(Extracted page text data)
• • • •

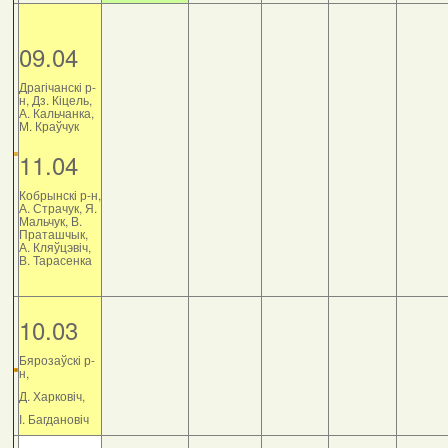
09.04
Драгічанскі р-
н, Дз. Кіцель,
А. Кальчанка,
М. Краўчук
11.04
Кобрынскі р-н,
А. Страчук, Я.
Мальчук, В.
Праташчык,
А. Кляўцэвіч,
В. Тарасенка
10.03
Бярозаўскі р-
н,
Д. Харковіч,
І. Багдановіч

• • • •

Every line above is to be given again exactly, apart from the pictures.

09.04
Драгічанскі р-
н, Дз. Кіцель,
А. Кальчанка,
М. Краўчук
11.04
Кобрынскі р-н,
А. Страчук, Я.
Мальчук, В.
Праташчык,
А. Кляўцэвіч,
В. Тарасенка
10.03
Бярозаўскі р-
н,
Д. Харковіч,
І. Багдановіч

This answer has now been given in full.